Monday, November 24, 2008

Advice pours in for Michelle Obama

According to Rachel Swarns' story in the New York Times, the advice is coming from around the world, including some from Cherie Blair, who proffered hers in her regular column for The Times (London). Like French President Nicolas Sarkozy's wife, Carla Bruni, Blair continued to work while her husband was the leader of the United Kingdom. (Of course, they have very different careers: Blair is a senior barrister; Bruni is a singer). Blair wrote in her column:

You have to learn to take the back seat, not just in public, but in private . . . . When your spouse is late to put the kids to bed, or for dinner, or your plans for the weekend are turned upside down again, you simply have to accept that he had something more important to do. * * * It is something of an irony that in these days of pushing for equality those of us married to our political leaders have to put their own ambitions on hold while their spouses are in office and keep their views to themselves. I, at least, had my career. That is not an option for Michelle Obama.

I have recently recalled here Hillary's 1992 adjustment to becoming first lady. Swarns' story informs us that Hillary is the only first lady prior to Michelle Obama to have an active career until shortly before her husband became President. The only other first lady to have an advanced degree was Laura Bush, and I believe that degree was in the rather lower profile subject of library science.

Also of great interest for purposes of our seminar on gender's role in the 2008 election is the observation that Michelle Obama became more popular (or at least more "celebrated" by the media) once she quit her job and fully embraced the role of "mom-in-chief."
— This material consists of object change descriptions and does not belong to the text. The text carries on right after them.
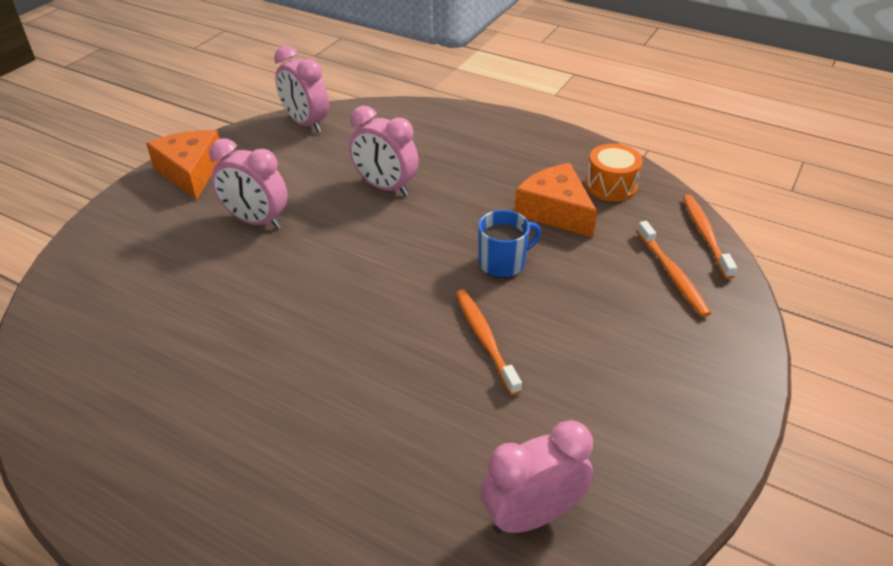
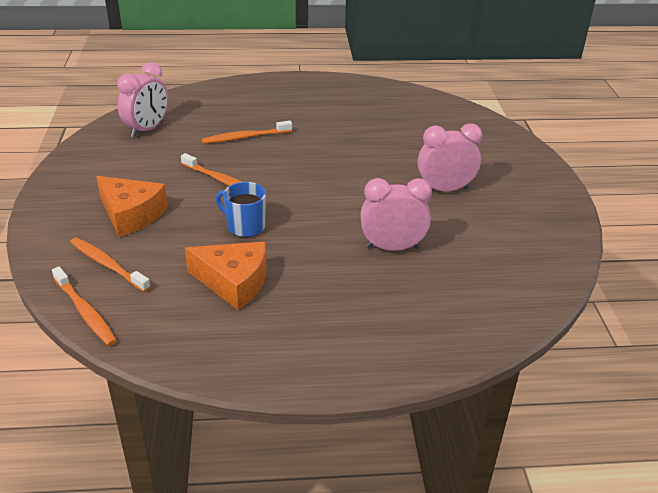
camera: 145 degrees right, 5 degrees down
orange cheese [146,130,221,200] -> orange cheese moved to [96,176,168,237]
pink clock [274,46,329,133] -> none
blue mug [478,210,541,278] -> blue mug turned 90 degrees clockwise [216,182,266,237]
orange drum [586,144,643,202] -> none
none -> orange toothbrush [202,121,292,144]

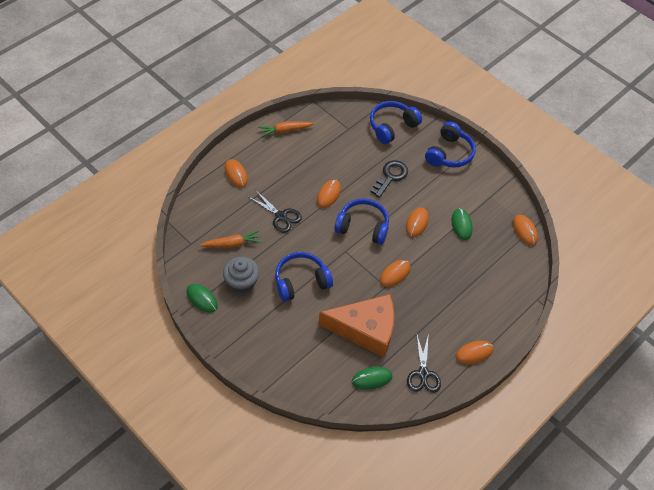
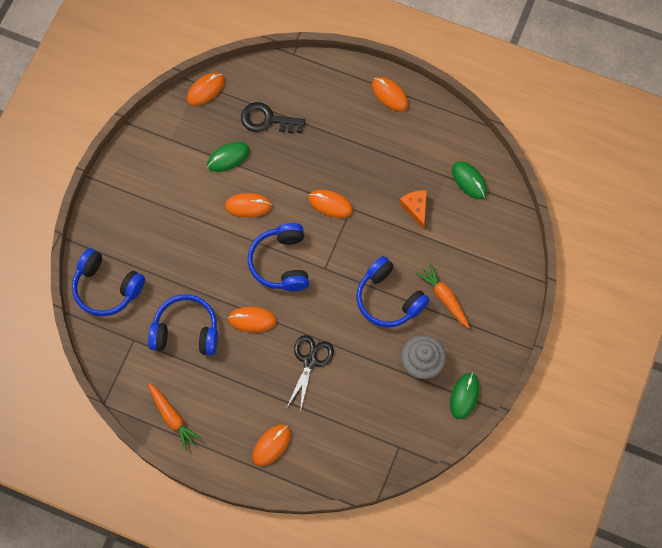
camera: 110 degrees left, 15 degrees up
orange carrot [200,230,261,248] -> orange carrot moved to [416,263,470,328]
orange cheese [319,294,394,357] -> orange cheese [399,190,427,229], size x0.43
black key [371,160,408,198] -> black key moved to [241,102,305,133]
black scissors [407,333,441,393] -> none
blue headphones [425,122,476,168] -> blue headphones moved to [148,294,218,355]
Leslie Morgan Steiner, editor of “Mommy Wars,” an anthology of essays (Random House, 2006), argued on the NPR program “Tell Me More” that Mrs. Obama had been “put in a box” and was only celebrated in the news media after she decided “to put her family first.”

In the online magazine Salon, Rebecca Traister bemoaned what she described as the “momification of Michelle Obama,” criticizing the news media’s focus on Mrs. Obama’s search for schools for her two young daughters, her fashion sense and her pledge that her No. 1 job is “to be Mom.”

Traister laments the lack of "curiosity about how Michelle will adjust to the loss of her own private, very successful, very high-profile and very independent identity." Leaving work that one enjoys is a huge adjustment, and Ms. Obama's last job was a $300K/year Vice Presidency at the University of Chicago Medical Center. Nevertheless, as one commentator points out, unlike most women who leave work to be a trailing spouse, Ms. Obama's career won't suffer long-term consequences. She will be highly sought after for law firm partnerships and other roles as soon as his Presidency ends.